Human keypoint data »

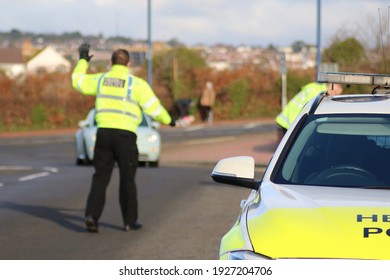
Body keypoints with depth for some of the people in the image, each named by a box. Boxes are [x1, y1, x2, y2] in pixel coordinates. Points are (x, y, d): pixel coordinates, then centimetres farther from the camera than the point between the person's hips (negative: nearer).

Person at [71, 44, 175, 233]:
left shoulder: (101, 79, 6)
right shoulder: (137, 83, -3)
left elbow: (77, 81, 22)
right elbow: (153, 107, -2)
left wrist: (83, 61, 36)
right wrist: (167, 120, 16)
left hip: (104, 132, 3)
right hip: (125, 135, -2)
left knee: (100, 177, 7)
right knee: (127, 179, 9)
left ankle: (91, 215, -8)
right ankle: (130, 221, 17)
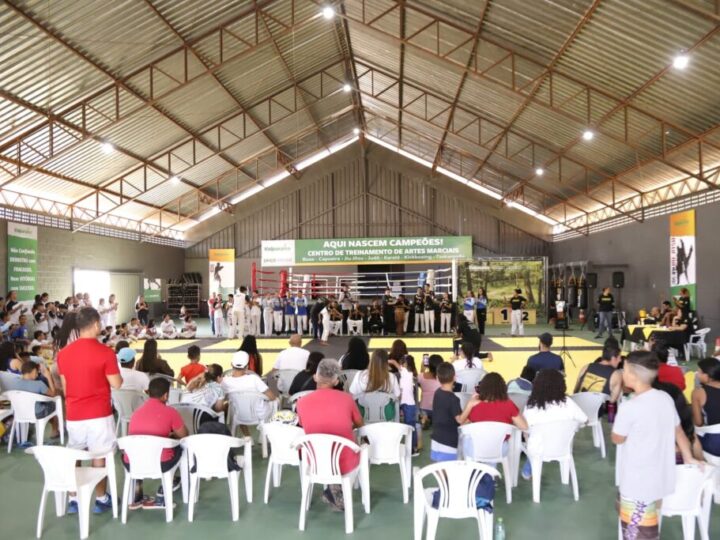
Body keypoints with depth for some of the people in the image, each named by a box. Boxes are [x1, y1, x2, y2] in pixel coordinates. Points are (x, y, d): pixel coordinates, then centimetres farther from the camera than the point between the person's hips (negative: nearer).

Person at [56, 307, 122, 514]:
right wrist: (116, 373, 8)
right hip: (99, 414, -4)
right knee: (99, 456, 7)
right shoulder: (105, 352, -14)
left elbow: (64, 387, 10)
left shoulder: (63, 353, 2)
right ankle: (101, 499, 17)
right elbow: (116, 384, -11)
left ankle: (73, 499, 22)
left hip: (73, 415, 4)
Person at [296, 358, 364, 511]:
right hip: (345, 463, -2)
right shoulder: (346, 398, -11)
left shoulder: (302, 402, -9)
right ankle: (336, 494, 27)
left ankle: (334, 492, 25)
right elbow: (359, 424, 8)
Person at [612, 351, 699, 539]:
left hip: (638, 483, -7)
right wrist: (688, 458, 29)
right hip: (660, 478, 7)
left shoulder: (629, 407, -24)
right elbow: (678, 431, 13)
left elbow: (617, 439, -8)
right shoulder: (666, 398, -2)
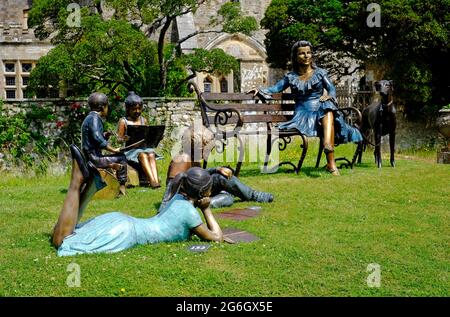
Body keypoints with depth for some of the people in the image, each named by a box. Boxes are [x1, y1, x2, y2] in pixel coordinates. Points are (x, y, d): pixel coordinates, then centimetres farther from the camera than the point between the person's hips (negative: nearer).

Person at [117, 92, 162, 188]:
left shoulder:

TASK OBJECTIVE » Rewrite the lines from the one that has "right hip: (99, 414, -4)" through the last line of the records, keeping every line. Scale each keypoint value (the x and y coordinates and the depth) by 2.35, round to whole numbers with halves up, leave everything else unchanged, and omit the pictures.

ANSWER SPACE »
right hip: (233, 973, -9)
right knee: (233, 1072, 16)
right shoulder: (247, 827, -33)
left elbow: (150, 909, 24)
left shoulder: (148, 830, 5)
right ankle: (237, 1173, 40)
right elbow: (273, 902, -26)
left ankle: (172, 1173, 52)
left hip: (172, 975, 9)
Person at [296, 358, 364, 511]:
right hip: (811, 1088, -5)
right shoulder: (813, 935, -26)
left shoulder: (710, 945, -21)
right ankle: (790, 1161, 63)
left ankle: (785, 1156, 59)
right elbow: (844, 996, 19)
Person at [612, 351, 699, 539]:
left hip: (1499, 1135, -16)
right wrist: (1617, 1076, 68)
right hip: (1551, 1123, 16)
left shoulder: (1478, 956, -56)
right elbow: (1593, 1013, 31)
left elbow: (1450, 1032, -19)
right shoulder: (1565, 935, -5)
Body keypoints with depth for some of the people in the image, each named by a box. Boxes are [x1, y1, x2, y2] in pixel coordinates. Points are (x, y, d): pixel coordinates, then centimetres farther from the camera than the point between the person's hips (negative: nearer).

Person at [117, 92, 162, 188]:
left shoulder:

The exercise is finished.